[文書の抜粋]
# # # # #

投稿者---打越健太郎氏 (2000/10/09(月) 03:33)

どうも、打越健太郎です。さて、今回もLRTのお話をさせて頂きたく存じます。
わが国ではLRTといえば、「路面電車の改良形」という感覚で受け止められていますね。別に間違っているとは思いませんが、大量・高速輸送が出来る簡便な鉄道、というほうが、「高架も地下も、専用軌道も高速で走れる」という本質を捉えているでしょう。ですから、既存の路面電車をLRTに改良するのは勿論、賛成ですが、それよりも僕としては、今後のLRTを考える際には、東京の地下鉄を参考にしたほうが良いかと思います。

# # # # #

[情報の活用]
**a.** LRTについての投稿をもとに、次の問いに答えよ。
(i) 投稿者の名前は何か。
(ii) わが国ではLRTはどのようなものとして受け止められているか。
(iii) 投稿者は、今後のLRTを考える際に何を参考にしたほうが良いと述べているか。
**b.** LRTについての投稿から、「どうも、打越健太郎です。さて、今回もLRTのお話をさせて頂きたく存じます。」で始まり「したほうが良いかと思います。」で終わる部分を一字一句変えずに抜き出せ。
**c.** LRTについての投稿を、最後の文の後から書き継げ。

[データ]
# # # # #

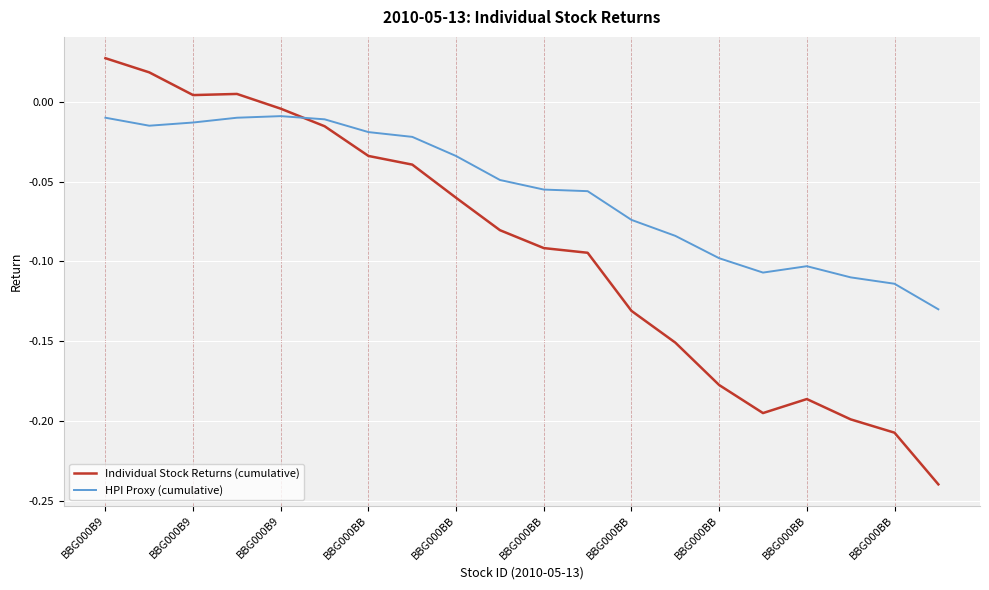

Rank the series by their maximum value, from highest to lowest.

Individual Stock Returns (cumulative), HPI Proxy (cumulative)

# # # # #

[練習問題の解答]
**a.**
(i) 打越健太郎
(ii) 「路面電車の改良形」
(iii) 東京の地下鉄

**b.**
どうも、打越健太郎です。さて、今回もLRTのお話をさせて頂きたく存じます。
わが国ではLRTといえば、「路面電車の改良形」という感覚で受け止められていますね。別に間違っているとは思いませんが、大量・高速輸送が出来る簡便な鉄道、というほうが、「高架も地下も、専用軌道も高速で走れる」という本質を捉えているでしょう。ですから、既存の路面電車をLRTに改良するのは勿論、賛成ですが、それよりも僕としては、今後のLRTを考える際には、東京の地下鉄を参考にしたほうが良いかと思います。

**c.**
東京に御住まいの方は忘れ勝ちですが、本来、郊外鉄道と地下鉄とは全く別物です。前者は郊外から都心の外縁部まで、後者は都市内の交通手段です(大阪では今でもそうですね)。地下鉄を郊外鉄道の規格で建設し、相互直通を行った東京のあり方は、実は世界的に見ても稀なんですね。この相互直通、まさにシームレス化の魁であり、今日、東京が公共交通主体の都市になったのは、この英断の賜物とも言えましょう。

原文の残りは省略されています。